A single intravenous dose of this vector at 3 weeks of age completely protected Mck mice from the onset of cardiomyopathy

To assess the potential of gene therapy for the treatment of the cardiac symptoms of FRDA, the authors selected an adeno-associated viral vector with tropism for the myocardium and dorsal root ganglia — the two tissues most affected in FRDA — and inserted a gene encoding human FXN (AAVrh10-hFXN). A single intravenous dose of this vector at 3 weeks of age completely protected Mck mice from the onset of cardiomyopathy, and molecular, cellular and physiological analysis at 35 weeks revealed no differences between cardiomyocytes of the treated Mck mice and wild-type mice. By contrast, untreated Mck mice died of cardiac failure at around 9 weeks of age.

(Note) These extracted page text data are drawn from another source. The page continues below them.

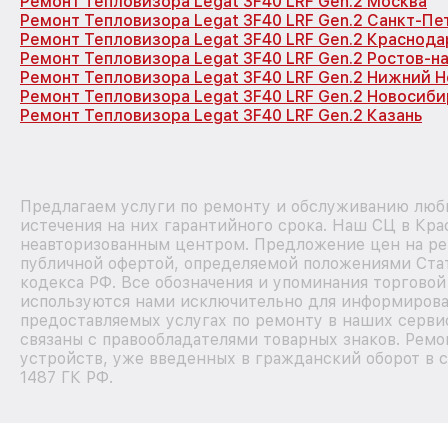
Ремонт Тепловизора Legat 3F40 LRF Gen.2 Москва
Ремонт Тепловизора Legat 3F40 LRF Gen.2 Санкт-Пе
Ремонт Тепловизора Legat 3F40 LRF Gen.2 Краснода
Ремонт Тепловизора Legat 3F40 LRF Gen.2 Ростов-н
Ремонт Тепловизора Legat 3F40 LRF Gen.2 Нижний 
Ремонт Тепловизора Legat 3F40 LRF Gen.2 Новосиби
Ремонт Тепловизора Legat 3F40 LRF Gen.2 Казань
Предлагаем услуги по ремонту и обслуживанию любы
истечения на них гарантийного срока. Наш СЦ в Кра
неавторизованным центром. Предложение цен на рем
публичной офертой, определяемой положениями Стат
кодекса РФ. Все обозначения и упоминания торговой
используются нами исключительно для информирова
предоставляемых услугах по ремонту в наших серви
связаны с правообладателями товарных знаков. Ремо
устройств, уже введенных в гражданский оборот в с
1487 ГК РФ.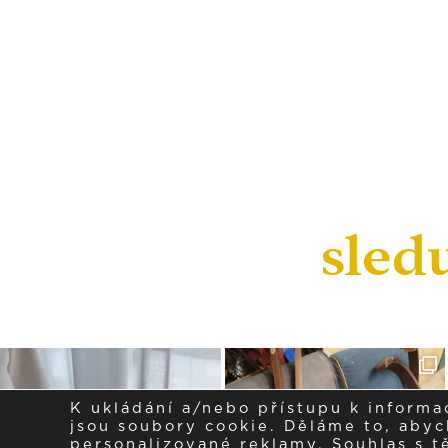
sled
K ukládání a/nebo přístupu k informa
jsou soubory cookie. Děláme to, abych
personalizované reklamy. Souhlas s 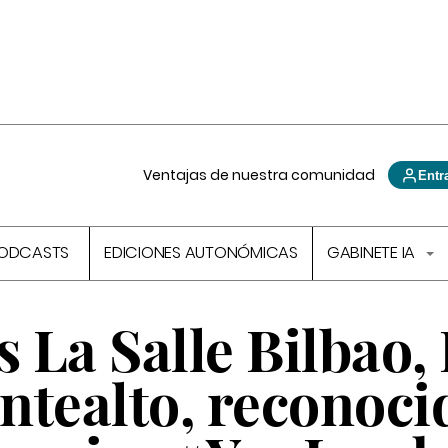
Ventajas de nuestra comunidad
Entr
ODCASTS
EDICIONES AUTONÓMICAS
GABINETE IA
s La Salle Bilbao, 
ntealto, reconoci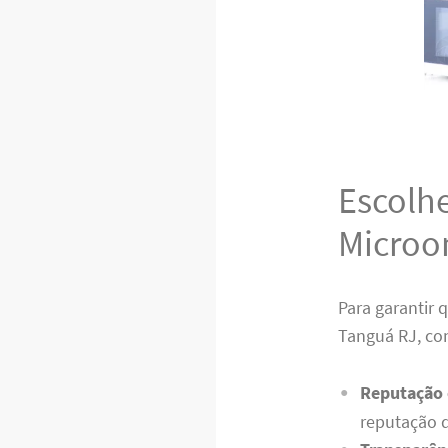
Escolh
Microo
Para garantir 
Tanguá RJ, con
Reputação 
reputação d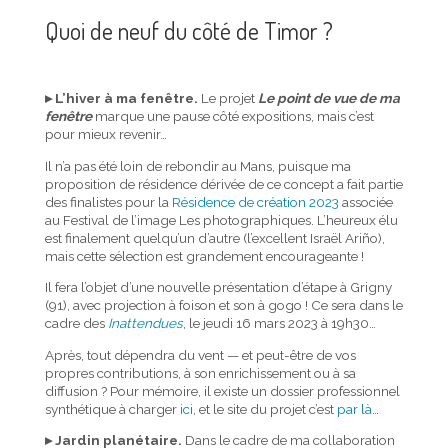
Quoi de neuf du côté de Timor ?
▸ L’hiver à ma fenêtre.
Le projet
Le point de vue de ma
fenêtre
marque une pause côté expositions, mais c’est
pour mieux revenir…
Il n’a pas été loin de rebondir au Mans, puisque ma
proposition de résidence dérivée de ce concept a fait partie
des finalistes pour la
Résidence de création 2023
associée
au Festival de l’image Les photographiques. L’heureux élu
est finalement quelqu’un d’autre (l’excellent Israël Ariño),
mais cette sélection est grandement encourageante !
Il fera l’objet d’une nouvelle présentation d’étape à Grigny
(91), avec projection à foison et son à gogo ! Ce sera dans le
cadre des
Inattendues
, le jeudi 16 mars 2023 à 19h30…
Après, tout dépendra du vent — et peut-être de vos
propres contributions, à son enrichissement ou à sa
diffusion ? Pour mémoire, il existe un dossier professionnel
synthétique à charger
ici
, et le site du projet c’est
par là
…
▸ Jardin planétaire.
Dans le cadre de ma collaboration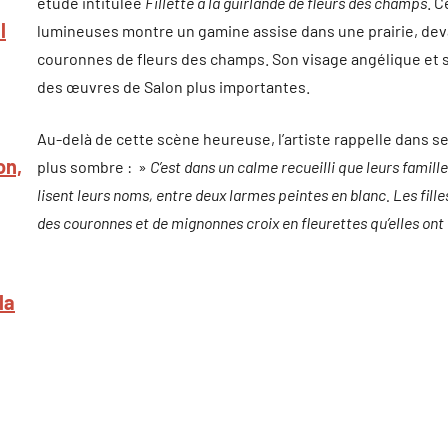
étude intitulée
Fillette à la guirlande de fleurs des champs
. 
l
lumineuses montre un gamine assise dans une prairie, dev
couronnes de fleurs des champs. Son visage angélique et s
des œuvres de Salon plus importantes.
Au-delà de cette scène heureuse, l’artiste rappelle dans
on,
plus sombre : »
C’est dans un calme recueilli que leurs famill
lisent leurs noms, entre deux larmes peintes en blanc. Les fille
des couronnes et de mignonnes croix en fleurettes qu’elles ont
la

To determine whether FXN gene therapy has any effect after the onset of heart disease, 7-week-old Mck mice with advanced cardiac insufficiency, including ventricular remodelling and left ventricular systolic dysfunction, were injected with AAVrh10-hFXN. Left ventricle function improved rapidly, reaching wild-type levels within 1–5 weeks after treatment. Moreover, a progressive normalization of the pathology-induced transcriptional programme was observed, as well as a rapid correction of the ultrastructure of the cardiomyocytes, with complete recovery of sarcomere and mitochondria organization 5–8 weeks after treatment. Overall, the data showed a rapid biochemical, cellular and functional improvement, indicating a correction of the FRDA phenotype in cardiomyocytes. The survival of the treated Mck mice was prolonged but not normal — they died prematurely owing to severe peripheral muscle atrophy. However, this was attributed to the complete lack of FXN in the skeletal muscles of the Mck mice, which contrasts with the situation in patients with FRDA, who retain some FXN expression and show no clinical symptoms related to mitochondrial impairment in skeletal muscle.

Overall, the robust correction of cardiac parameters in response to treatment with AAVrh10-hFXN, even after the onset of heart failure, suggests that gene therapy with this vector may hold promise for patients with FRDA who have severe cardiomyopathy.